MRS DUBEDAT. But how can that be? I dont understand. Surely—
RIDGEON. You must take my word for it that it is so. My laboratory, my staff, and myself are working at full pressure. We are doing our utmost. The treatment is a new one. It takes time, means, and skill; and there is not enough for another case. Our ten cases are already chosen cases. Do you understand what I mean by chosen?
MRS DUBEDAT. Chosen. No: I cant understand.

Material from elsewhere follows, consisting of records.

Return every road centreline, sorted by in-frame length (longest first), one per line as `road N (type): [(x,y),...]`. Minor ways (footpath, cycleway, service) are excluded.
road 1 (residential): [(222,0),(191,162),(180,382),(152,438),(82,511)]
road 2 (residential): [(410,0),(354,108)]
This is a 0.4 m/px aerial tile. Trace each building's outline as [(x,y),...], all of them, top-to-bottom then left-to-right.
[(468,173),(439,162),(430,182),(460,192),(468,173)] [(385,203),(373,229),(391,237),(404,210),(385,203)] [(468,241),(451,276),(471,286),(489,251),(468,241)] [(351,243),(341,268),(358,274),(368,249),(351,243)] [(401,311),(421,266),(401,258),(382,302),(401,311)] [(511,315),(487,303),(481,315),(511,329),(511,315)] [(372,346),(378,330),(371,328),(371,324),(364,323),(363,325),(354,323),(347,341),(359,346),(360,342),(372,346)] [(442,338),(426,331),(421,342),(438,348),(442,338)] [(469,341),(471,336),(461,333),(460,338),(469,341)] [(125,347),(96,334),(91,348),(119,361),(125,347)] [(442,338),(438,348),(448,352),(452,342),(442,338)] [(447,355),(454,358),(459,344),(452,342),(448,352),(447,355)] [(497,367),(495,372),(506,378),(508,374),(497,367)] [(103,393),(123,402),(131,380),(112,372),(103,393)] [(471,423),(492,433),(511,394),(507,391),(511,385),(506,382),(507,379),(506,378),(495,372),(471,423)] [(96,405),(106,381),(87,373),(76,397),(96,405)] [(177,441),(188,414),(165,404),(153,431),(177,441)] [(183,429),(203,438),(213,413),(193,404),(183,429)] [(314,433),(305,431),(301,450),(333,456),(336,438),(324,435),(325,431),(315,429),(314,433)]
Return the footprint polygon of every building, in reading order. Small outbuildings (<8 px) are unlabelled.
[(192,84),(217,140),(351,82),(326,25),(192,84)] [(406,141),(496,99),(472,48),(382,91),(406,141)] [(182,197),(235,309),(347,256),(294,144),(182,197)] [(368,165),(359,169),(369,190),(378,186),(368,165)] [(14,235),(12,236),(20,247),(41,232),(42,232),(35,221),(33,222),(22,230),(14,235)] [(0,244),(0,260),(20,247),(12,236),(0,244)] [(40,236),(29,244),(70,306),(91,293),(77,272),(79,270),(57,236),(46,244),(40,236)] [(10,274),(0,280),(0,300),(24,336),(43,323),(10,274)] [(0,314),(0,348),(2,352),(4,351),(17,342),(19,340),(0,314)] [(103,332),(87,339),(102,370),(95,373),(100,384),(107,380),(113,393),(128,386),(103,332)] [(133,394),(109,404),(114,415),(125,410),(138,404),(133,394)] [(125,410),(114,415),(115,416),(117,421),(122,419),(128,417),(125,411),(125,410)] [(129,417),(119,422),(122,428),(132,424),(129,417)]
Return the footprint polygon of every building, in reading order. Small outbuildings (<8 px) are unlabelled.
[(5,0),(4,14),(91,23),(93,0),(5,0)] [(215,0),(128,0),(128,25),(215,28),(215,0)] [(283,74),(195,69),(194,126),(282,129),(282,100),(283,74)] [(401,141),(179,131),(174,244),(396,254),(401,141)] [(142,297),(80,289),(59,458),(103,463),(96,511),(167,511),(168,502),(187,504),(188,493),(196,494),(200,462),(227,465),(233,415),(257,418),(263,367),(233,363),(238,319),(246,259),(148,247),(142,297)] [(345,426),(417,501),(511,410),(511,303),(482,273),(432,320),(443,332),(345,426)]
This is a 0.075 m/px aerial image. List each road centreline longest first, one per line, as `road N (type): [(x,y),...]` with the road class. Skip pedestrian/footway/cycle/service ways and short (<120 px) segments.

RIDGEON [sternly] You must understand. Youve got to understand and to face it. In every single one of those ten cases I have had to consider, not only whether the man could be saved, but whether he was worth saving. There were fifty cases to choose from; and forty had to be condemned to death. Some of the forty had young wives and helpless children. If the hardness of their cases could have saved them they would have been saved ten times over. Ive no doubt your case is a hard one: I can see the tears in your eyes [she hastily wipes her eyes]: I know that you have a torrent of entreaties ready for me the moment I stop speaking; but it’s no use. You must go to another doctor.
MRS DUBEDAT. But can you give me the name of another doctor who understands your secret?
RIDGEON. I have no secret: I am not a quack.
MRS DUBEDAT. I beg your pardon: I didnt mean to say anything wrong. I dont understand how to speak to you. Oh, pray dont be offended.
RIDGEON [again a little ashamed] There! there! never mind. [He relaxes and sits down]. After all, I’m talking nonsense: I daresay I AM a quack, a quack with a qualification. But my discovery is not patented.
MRS DUBEDAT. Then can any doctor cure my husband? Oh, why dont they do it? I have tried so many: I have spent so much. If only you would give me the name of another doctor.
RIDGEON. Every man in this street is a doctor. But outside myself and the handful of men I am training at St Anne’s, there is nobody as yet who has mastered the opsonin treatment. And we are full up? I’m sorry; but that is all I can say. [Rising] Good morning.